→ **Assignment**
Show only those lines of the entries where the string "wrist" is found.

→ **Input material**
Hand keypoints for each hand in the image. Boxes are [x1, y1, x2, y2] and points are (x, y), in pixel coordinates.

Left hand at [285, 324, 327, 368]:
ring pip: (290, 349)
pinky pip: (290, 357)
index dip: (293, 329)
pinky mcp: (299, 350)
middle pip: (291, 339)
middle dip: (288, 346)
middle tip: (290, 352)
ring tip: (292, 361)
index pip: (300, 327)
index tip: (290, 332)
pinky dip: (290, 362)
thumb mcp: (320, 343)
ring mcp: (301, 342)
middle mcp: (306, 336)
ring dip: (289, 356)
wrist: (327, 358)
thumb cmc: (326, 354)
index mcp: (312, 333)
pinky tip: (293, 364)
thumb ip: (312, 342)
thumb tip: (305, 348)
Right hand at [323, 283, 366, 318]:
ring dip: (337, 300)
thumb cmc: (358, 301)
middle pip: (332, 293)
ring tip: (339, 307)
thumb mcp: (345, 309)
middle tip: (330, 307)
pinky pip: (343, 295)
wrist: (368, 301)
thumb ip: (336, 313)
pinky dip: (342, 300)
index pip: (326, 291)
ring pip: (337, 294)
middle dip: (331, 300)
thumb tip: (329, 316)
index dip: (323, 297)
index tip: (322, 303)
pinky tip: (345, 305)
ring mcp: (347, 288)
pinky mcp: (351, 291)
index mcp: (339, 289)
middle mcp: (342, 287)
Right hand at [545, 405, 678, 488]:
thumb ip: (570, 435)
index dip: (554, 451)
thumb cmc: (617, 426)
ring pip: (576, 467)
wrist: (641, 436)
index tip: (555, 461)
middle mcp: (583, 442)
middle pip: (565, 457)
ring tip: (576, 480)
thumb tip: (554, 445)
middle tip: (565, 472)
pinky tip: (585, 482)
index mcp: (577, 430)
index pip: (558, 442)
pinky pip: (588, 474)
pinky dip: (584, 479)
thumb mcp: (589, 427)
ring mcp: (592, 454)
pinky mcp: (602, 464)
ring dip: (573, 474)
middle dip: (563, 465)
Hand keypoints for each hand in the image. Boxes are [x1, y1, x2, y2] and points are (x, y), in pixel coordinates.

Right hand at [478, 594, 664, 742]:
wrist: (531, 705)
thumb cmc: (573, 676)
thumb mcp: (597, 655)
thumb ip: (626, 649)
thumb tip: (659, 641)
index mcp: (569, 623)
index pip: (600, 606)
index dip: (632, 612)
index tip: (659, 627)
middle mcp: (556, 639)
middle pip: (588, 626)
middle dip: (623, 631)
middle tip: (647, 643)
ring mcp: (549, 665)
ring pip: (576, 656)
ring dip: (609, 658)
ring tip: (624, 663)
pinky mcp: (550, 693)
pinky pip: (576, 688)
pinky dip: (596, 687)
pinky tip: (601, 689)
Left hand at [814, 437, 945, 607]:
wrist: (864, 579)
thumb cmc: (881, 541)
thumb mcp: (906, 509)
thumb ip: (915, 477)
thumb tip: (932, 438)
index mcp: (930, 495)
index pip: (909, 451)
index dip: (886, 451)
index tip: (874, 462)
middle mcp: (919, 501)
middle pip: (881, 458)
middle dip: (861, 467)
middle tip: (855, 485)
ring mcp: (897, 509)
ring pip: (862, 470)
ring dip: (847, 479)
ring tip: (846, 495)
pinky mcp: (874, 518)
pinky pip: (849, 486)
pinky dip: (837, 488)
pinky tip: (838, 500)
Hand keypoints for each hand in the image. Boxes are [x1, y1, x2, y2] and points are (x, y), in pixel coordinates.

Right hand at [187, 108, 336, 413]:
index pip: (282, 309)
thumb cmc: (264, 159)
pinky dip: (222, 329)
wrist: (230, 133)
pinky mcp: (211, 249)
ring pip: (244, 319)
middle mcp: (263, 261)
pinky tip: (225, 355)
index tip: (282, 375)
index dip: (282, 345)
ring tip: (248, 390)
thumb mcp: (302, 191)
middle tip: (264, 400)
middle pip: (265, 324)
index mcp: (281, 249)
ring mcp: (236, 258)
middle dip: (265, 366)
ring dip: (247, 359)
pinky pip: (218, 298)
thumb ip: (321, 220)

→ **Answer to the exercise**
wrist: (327, 358)
wrist: (368, 301)
wrist: (641, 436)
wrist: (531, 705)
wrist: (864, 579)
wrist: (230, 133)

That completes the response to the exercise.